Но можно ли им верить? Не знаю. Ранее они не говорили всю правду, утаивали её. Возможно, они просто не хотели, чтобы я плохо про них думал. Ну и что? Какое им дело до того, что я думаю? Елена Старосельская попросила моей помощи в расследовании загадочного самоубийства её отца. Почему бы её жениху не рассказать мне самому о том, что он брал в долг у Павла Николаевича? Что в этом необычного? Ничего. Но Белевцов молчал до последнего момента. Подозрительная расписка Старосельского о возвращении Белевцовым ему долга. Нападение на меня сразу после того, как я побывал у Илья Ивановича Добронравова. Он, конечно, человек порядочный, но была в нем какая-то хитринка, что ли. Или это мне показалось из-за того, что он слишком нежно говорил про Елену? А ещё эта странная история с Бернарди...

Так я сидел и размышлял не менее получаса, до тех пор, пока меня внезапно не осенило.

«Мастерская! Мастерская Бернарди, где он писал свои картины!»

Ведь у каждого художника есть своя мастерская, в которой он работает. Должно же было быть такое помещение и у Бернарди!
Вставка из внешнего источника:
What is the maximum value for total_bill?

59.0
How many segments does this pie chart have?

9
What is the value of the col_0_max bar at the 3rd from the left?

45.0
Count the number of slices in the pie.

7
Та комната в доме Барышева в Троицком переулке не очень была похожа на мастерскую художника. Где же он работал? Может быть, там я найду то, что поможет мне разгадать тайну убийства Старосельского? Ведь есть же причина, по которой убили итальянца?
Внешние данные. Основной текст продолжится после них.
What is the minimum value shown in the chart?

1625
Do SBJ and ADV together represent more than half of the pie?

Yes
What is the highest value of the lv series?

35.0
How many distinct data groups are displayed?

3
Эта мысль так меня поразила, что я вскочил со стула и принялся мерить комнату длинными шагами. Почему мне раньше это не пришло в голову? Столько времени потеряно! Впрочем, что сделано, то сделано. Сейчас нужно подумать о том, как найти мастерскую Бернарди.
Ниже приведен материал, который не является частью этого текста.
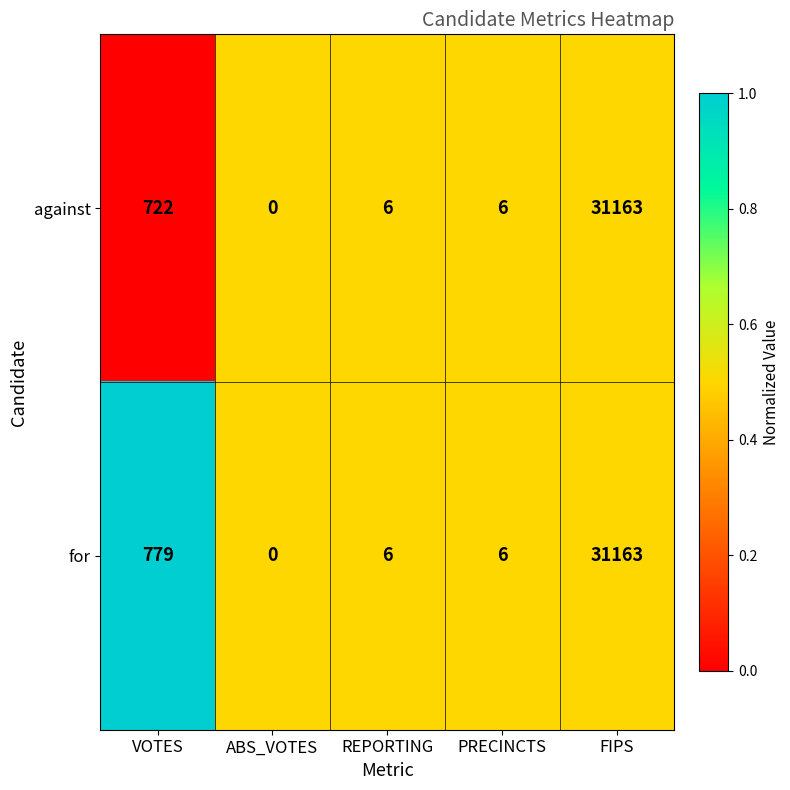

Reading right to left, transcribe all the data shown in this chart.

against: FIPS=31163	PRECINCTS=6	REPORTING=6	ABS_VOTES=0	VOTES=722
for: FIPS=31163	PRECINCTS=6	REPORTING=6	ABS_VOTES=0	VOTES=779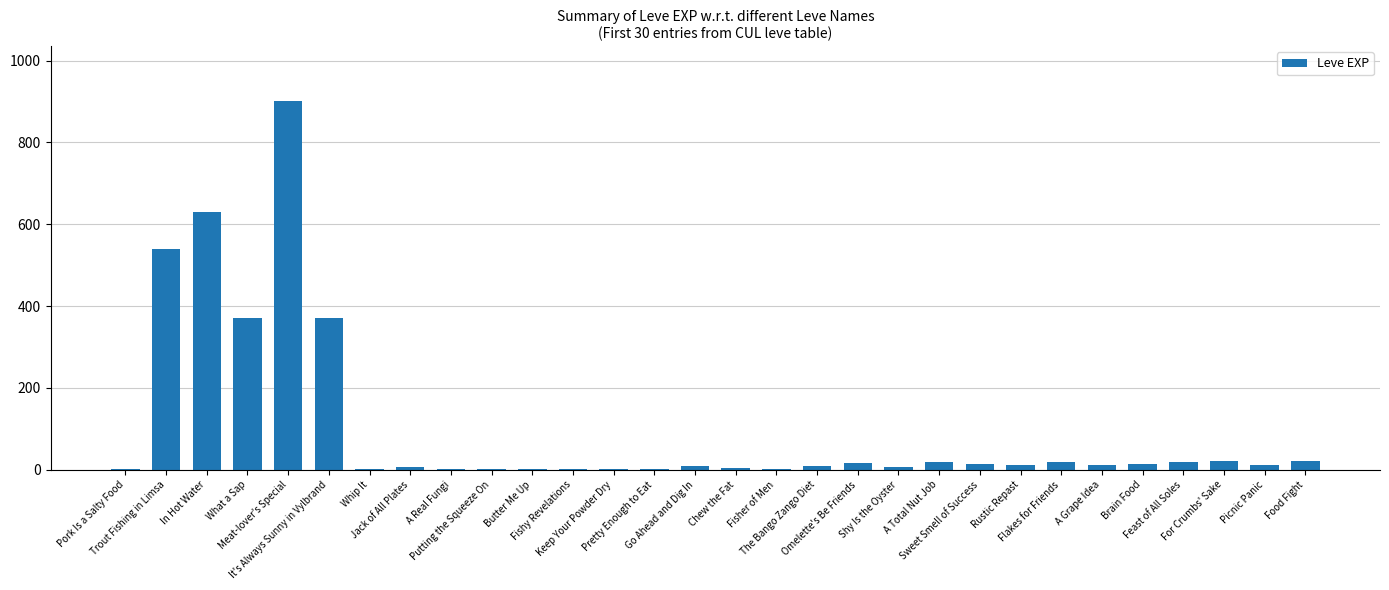

Where does the data first go above 11?

Trout Fishing in Limsa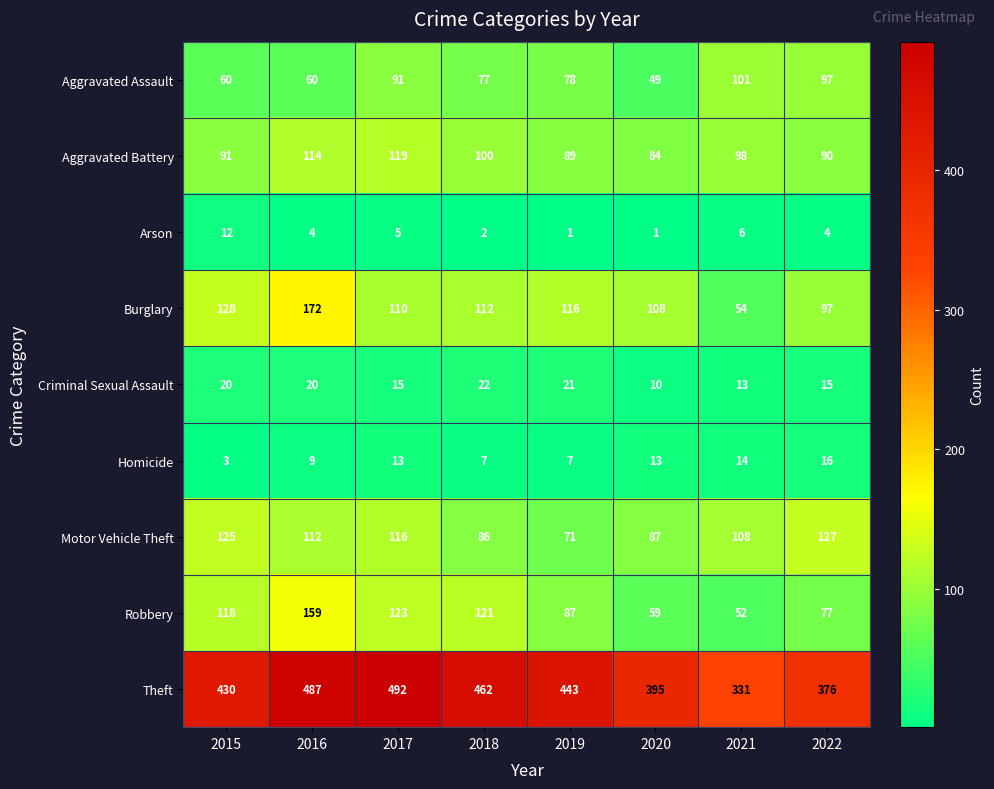

What is the sum of all Criminal Sexual Assault values?

136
Ответ на этот вопрос пришел вскоре сам собой: «Нужно спросить Колортова». С господином Колортовым, именовавшим себя «русским живописцем», я познакомился недавно в Биргер-клубе. Именно он подсказал мне адрес Бернарди. Возможно, он назовет мне и адрес его мастерской. Колортов хотел написать мой портрет, рассчитывая, конечно, на денежное вознаграждение. Ну что ж, деньги он может получить от меня без необходимости брать в руку кисть. Для этого ему достаточно вспомнить, где находится студия несчастного итальянца.

Я вынул из сундука золотые английские часы. Было почти десять часов вечера. Колортов должен быть в Биргер-клубе. Засиживается он там далеко за полночь. Появляться мне в клубе — неразумно, а вот подождать «русского живописца» на улице в закрытом экипаже — это правильное решение.

***

Я сидел в закрытом экипаже метрах в тридцати от Биргер-клуба и наблюдал за ним. Было половина двенадцатого. Хотелось спать. Глаза мои закрылись сами собой. Но тут громкие голоса вернули меня в реальность. Из дверей Биргер-клуба выходила группа поздних гуляк. Колортова среди них не было.

Я разочарованно откинулся на спинку кресла. Может, Колортов отдыхал в каком-нибудь другом место? Или я его пропустил, не узнал? Такое вполне возможно. Тем не менее, я продолжал ждать. Двойка жеребцов, запряженная в экипаж, где я находился, кажется, заснула. Наверное, дремал и ямщик, мужичок лет пятидесяти с длинной бородой. Я дал ему прилично денег, пообещал заплатить потом ещё, и велел помалкивать. Он не стал задавать вопросов: наверное, привык к странностям господ.

Минут пять ничего не происходило. Где-то вдалеке слышался смех. Вдруг из дверей Биргер-клуба вышел человек, в котором я сразу узнал Колортова. Он не очень крепко стоял на ногах, выпив в клубе слишком много вина и пунша. Художник пешком отправился куда-то в неизвестность.